Bei solch einer Nachricht hört man als Automensch genau hin: Hamburg plant auf weiteren 85 innerstäd­tischen Straßen ein nächtliches Tempolimit von 30 km/h. Klar, der grüne Umweltsenator Jens Kerstan hat einen "Lärmaktionsplan" verkündet, um den Verkehrslärm in der Nachtzeit zu verringern. Sollte man sich jetzt reflexhaft darüber empören?
Man sollte nicht. Es lohnt der präzise Blick: Was genau sind die Pläne? Tatsächlich soll in Hamburg der nächtliche Straßenlärm durch zeitweise Tempolimits zwischen 22 und 6 Uhr in hoch belasteten Straßen verringert werden. Also gerade dort, wo die Wohnblöcke bis an die Fahrbahn reichen. Den Plänen zufolge in zwei Schritten: 20 Straßen werden bis Mitte 2022 umgestellt, weitere 65 sollen bis 2024 folgen, hier werden die innerstädtisch durch die StVO vorgegebenen 50 km/h verschärft.

Funktioniert Tempo 30 auf Durchgangsstraßen?

Kritiker der Pläne dürften bemängeln, dass auch einige große, üblicherweise stark befahrene Durchgangsstraßen betroffen sind, allerdings meist nur auf kurzen Abschnitten. Das mag uns Autofahrer zwar einschränken, wir sind das in Städten nicht gewohnt. Doch sollte man sich klarmachen: Corona hat uns gelehrt, dass in der Stadt manchmal das Wohnen Vorrang vor dem Fahren hat. Das gilt gerade für dicht bewohnte Stadtteile, deren Anwohner meist keinen ruhigen Schlaf finden. Für sie bedeutet leiserer Verkehr eine Wohltat, denn der Straßenlärm zur Nachtzeit wird durch Tempo 30 halbiert. Ein riesiger Unterschied! So dürfte man E-Autos bei dem Tempo kaum mehr hören.

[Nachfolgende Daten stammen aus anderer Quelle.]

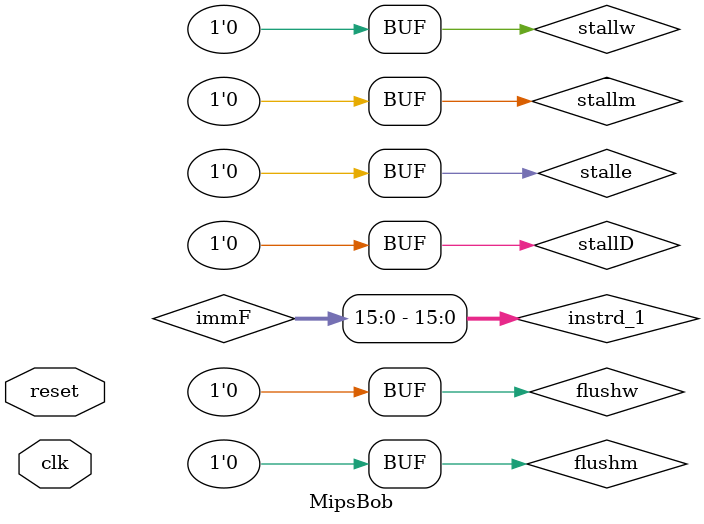
<source format=v>

module MipsBob (input clk, reset);
	wire [15:0] immF;


	// hazard related
	wire noop;
	wire RegWriteD_1, RegWriteD_2;
	wire [4:0] WriteRegD_1, WriteRegD_2;


	// fetch stage
	wire [31:0] PCNext, PCF, PCPlus4F, PCPlus8F, PCBranchE, jumpAdrD;
	assign PCPlus4F = PCF+4;
	assign PCPlus8F = PCF+8;
	//if jump, do jump; if branchis not Correct, do PCBranchE, if PredictF: do predicted pc, if noop, do pc+4, default + 8
	wire jumpD;
	wire branchIsNotCorrectE;
	wire predictF;
	wire [31:0] PCIfTaken;
	assign PCNext = jumpD ? jumpAdrD : ((branchIsNotCorrectE) ? PCBranchE : (predictF ? PCIfTaken : (noop ? PCPlus4F : PCPlus8F)));
	
	// pcreg
	wire stallF;
	flopr #(32) pcreg(clk, reset, (~stallF), PCNext, PCF);
	wire [31:0] PCD, PCE;
	//branch predictor
	wire [1:0] branchHistoryF,branchHistoryE;
	PCBranchBufForStep3 branchPredictor(clk, reset, branchF_1, branchE_1, (~branchIsNotCorrectE),PCF, PCE,immF, branchHistoryE, BranchIsTakenE_1, predictF, PCIfTaken, branchHistoryF);

	// instrmen
	
	wire [31:0] instrf_1, instrf_2_before_mux, instrf_2;
	wire [31:0] instrd_1, instrd_2;
	inst_memory_2_output instr_mem_out (PCF, instrf_1, instrf_2_before_mux);
	assign instrf_2 = noop ? 32'b0 : instrf_2_before_mux;
	assign immF = instrd_1[15:0];

	
	// otherthing to do in fetch stage: e.g. Hazard
	wire RegWriteF_1, RegWriteF_2;
	wire RegDstF_1, RegDstF_2;
	wire BranchF_1, BranchF_2; // BranchF2 may not be used/Branch could not be in slot2
	wire MemEnableF_1, MemEnableF_2;
	wire JumpF_1,JumpF_2;
	MainDec fetch_decoder_1(instrf_1[31:26], reset, RegWriteF_1, RegDstF_1, BranchF_1, MemEnableF_1, JumpF_1);
	MainDec fetch_decoder_2(instrf_2_before_mux[31:26], reset, RegWriteF_2, RegDstF_2, BranchF_2, MemEnableF_2, JumpF_2);

	// f2d register
	
	
	wire predictD;

	wire [1:0] branchHistoryD;
	wire flushD;
	wire flushe,stalle, flushm,stallm,flushw,stallw;


	assign stalle = 0;
	assign flushm = 0;
	assign stallm = 0;
	assign flushw = 0;
	assign stallw = 0;
	wire stallD;
	assign stallD = 0;
	wire [31:0] PCPlus4D;
	resetclearenablereg #(131) f2d(clk, reset, flushD, (~stallD),
		 {instrf_1, instrf_2, PCPlus4F, PCF, predictF, branchHistoryF},
		 {instrd_1, instrd_2, PCPlus4D, PCD, predictD, branchHistoryD});
	resetclearenablereg #(34) d2e_for_PC_only(clk, reset, flushe,(~stalle),
						  {PCD, branchHistoryD}, 
						  {PCE, branchHistoryE});
	
	// datapath 1 prototal
	wire [4:0] a1_1, a2_1, a3_1;
	wire [4:0] a1_2, a2_2, a3_2;
	wire [31:0] rd1_1, rd2_1, wd3_1;
	wire [31:0] rd1_2, rd2_2, wd3_2;
	wire we3_1;
	wire we3_2;
	wire [31:0] memadr_1;
	wire [31:0] memadr_2;
	wire [31:0] memwd_1;
	wire [31:0] memwd_2;
	wire [31:0] memoryrd_1;
	wire [31:0] memoryrd_2;
	wire memenable_1;
	wire memenable_2;
	wire [31:0] resultw_1;
	wire [31:0] resultw_2;
	wire IsLoadWordD_1, IsLoadWordD_2;
	// hazard
	wire [1:0] ForwardAD_1, ForwardBD_1;
	wire [2:0] ForwardAE_1, ForwardBE_1;
	wire [1:0] ForwardAD_2, ForwardBD_2;
	wire [2:0] ForwardAE_2, ForwardBE_2;

	// shared hazard command
	
	wire [4:0] RsD_1, RtD_1, RsD_2, RtD_2, RsE_1, RtE_1, RsE_2, RtE_2;
	wire regwritee_1,regwritee_2, memtorege_1, memtorege_2, RegWriteM_1, MemtoRegM_1, RegWriteM_2, MemtoRegM_2;
	wire [4:0] WriteRegM_1, WriteRegW_1, WriteRegM_2, WriteRegW_2;
	wire RegWriteW_1, RegWriteW_2, memwritem_1, memwritem_2;

	subdatapath sub_data_path_1(clk,reset,instrd_1,a1_1, a2_1, rd1_1, rd2_1, a3_1, wd3_1, we3_1, memadr_1, memwd_1, memoryrd_1, memenable_1, memwritem_1, // memory enable
				PCPlus4D,memadr_2, ForwardAD_1, ForwardBD_1, predictD, BranchIsTakenE_1, branchIsNotCorrectE, PCBranchE,
				ForwardAE_1, ForwardBE_1,resultw_1,resultw_2, jumpD, jumpAdrD, flushe,stalle, flushm,stallm,flushw,stallw,IsLoadWordD_1,
				RsD_1, RtD_1, RsE_1, RtE_1,
				regwritee_1,memtorege_1,
				RegWriteM_1, MemtoRegM_1,
				WriteRegM_1, WriteRegW_1,
				RegWriteW_1, WriteRegD_1, RegWriteD_1);
	
	//useless trash
	wire [31:0] PCPlus4D_2, PCBranchE_2, jumpAdrD_2;
	wire predictD_2, branchIsNotCorrectE_2, BranchIsTakenE_2;
	wire jumpD_2;
	subdatapath sub_data_path_2(clk,reset,instrd_2, a1_2, a2_2, rd1_2, rd2_2, a3_2, wd3_2, we3_2, memadr_2, memwd_2, memoryrd_2, memenable_2, memwritem_2,// memory enable
				PCPlus4D_2,memadr_1, ForwardAD_2, ForwardBD_2, predictD_2, BranchIsTakenE_2, branchIsNotCorrectE_2, PCBranchE_2,
				ForwardAE_2, ForwardBE_2,resultw_2,resultw_1, jumpD_2, jumpAdrD_2, flushe,stalle, flushm,stallm,flushw,stallw,IsLoadWordD_2,
				RsD_2, RtD_2, RsE_2, RtE_2,
				regwritee_2,memtorege_2,
				RegWriteM_2, MemtoRegM_2,
				WriteRegM_2, WriteRegW_2,
				RegWriteW_2, WriteRegD_2, RegWriteD_2);


	// regfile
	regfile_especially_for_lab4 regfileLab4(clk, we3_1, we3_2, reset, a1_1, a2_1, a3_1, wd3_1, rd1_1, rd2_1,
							      a1_2, a2_2, a3_2, wd3_2, rd1_2, rd2_2);

	// memory
	wire dmem_write;
	wire [31:0] dmem_address, dmem_write_data, demem_read_data;
	data_memory dmem(clk, dmem_write, dmem_address, dmem_write_data,demem_read_data);

	assign dmem_write = memwritem_1 | memwritem_2;	
	assign dmem_address =  memenable_1 ? memadr_1 : memadr_2;
	assign dmem_write_data = memenable_1 ? memwd_1 : memwd_2;
	assign memoryrd_1 = demem_read_data;
	assign memoryrd_2 = demem_read_data;
	
	
	
	 
	hazard	hazardunit
		(
		WriteRegD_1, WriteRegD_2,
		RegWriteD_1, RegWriteD_2,
		reset,
		//dp1
		ForwardAD_1, ForwardBD_1,
		ForwardAE_1, ForwardBE_1,
		RsD_1, RtD_1,
		RsE_1, RtE_1,
		RegWriteE_1, MemtoRegE_1,
		RegWriteM_1, MemtoRegM_1,
		WriteRegM_1, WriteRegW_1,
		RegWriteW_1,

		//dp2
		ForwardAD_2, ForwardBD_2,
		ForwardAE_2, ForwardBE_2,
		RsD_2, RtD_2,
		RsE_2, RtE_2,
		RegWriteE_2, MemtoRegE_2,
		RegWriteM_2, MemtoRegM_2,
		WriteRegM_2, WriteRegW_2,
		RegWriteW_2,

		//fetch stage early noop predict
		RegWriteF_1, RegWriteF_2,
		RegDstF_1, RegDstF_2,
		BranchF_1, BranchF_2, // BranchF2 may not be used/Branch could not be in slot2
		MemEnableF_1, MemEnableF_2,
		instrf_1[25:21], instrf_2_before_mux[25:21],
		instrf_1[20:16], instrf_2_before_mux[20:16],
		instrf_1[15:11], instrf_2_before_mux[15:11],
		JumpF_1, JumpF_2,
		IsLoadWordD_1, IsLoadWordD_2,
		noop,
		
	 
		// stall and flush
		stallF,
		flushD,
		flushe,
		// branch related
		branchIsNotCorrectE
		//input BranchIsNotCorrectE_2 // NOT USED


		);

		


endmodule 
</source>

Schon in Kraft: Tempo 30 auf Hauptverkehrsstraßen in Hamburg und Berlin

Und als Autofahrer gewöhnt man sich daran. Beispiel: die zentrale Stresemannstraße in Hamburg, eine vierspurige Verkehrsachse, 1,50 Meter Bürgersteig auf jeder Seite, dann Häuser. Recht leise rollt der Verkehr mit Tempo 30 auch tagsüber hier durch, nur Ortsfremde rauschen in die Blitzer. Gegenüber Tempo 50 verliert man auf der wenige Kilometer langen Strecke eine Minute, vielleicht zwei. Das halte ich für erträglich.
Auch in anderen Großstädten gibt es das schon: Berlin hat 2019 Tempo 30 auf mehreren Hundert Kilometern Hauptstraßen eingeführt, zum Teil auch nur nachts. Von Protesten war wenig zu lesen. Der neue Lärmaktionsplan für Hamburg zeigt zudem, dass sich die Planer Gedanken über das Wo und Wie gemacht haben, die Strecken sind nachvollziehbar. Anderswo geht es viel radikaler zur Sache. In ganz Spanien wurde gerade Tempo 30 für alle Städte verordnet. Immer. Die Spanier kommen damit einer Forderung der Weltgesundheitsorganisation (WHO) nach, die weltweit Tempo 30 in geschlossenen Ortschaften vorsieht! Ein nächtliches Tempo 30 in einer Großstadt wie Hamburg schmerzt da kaum.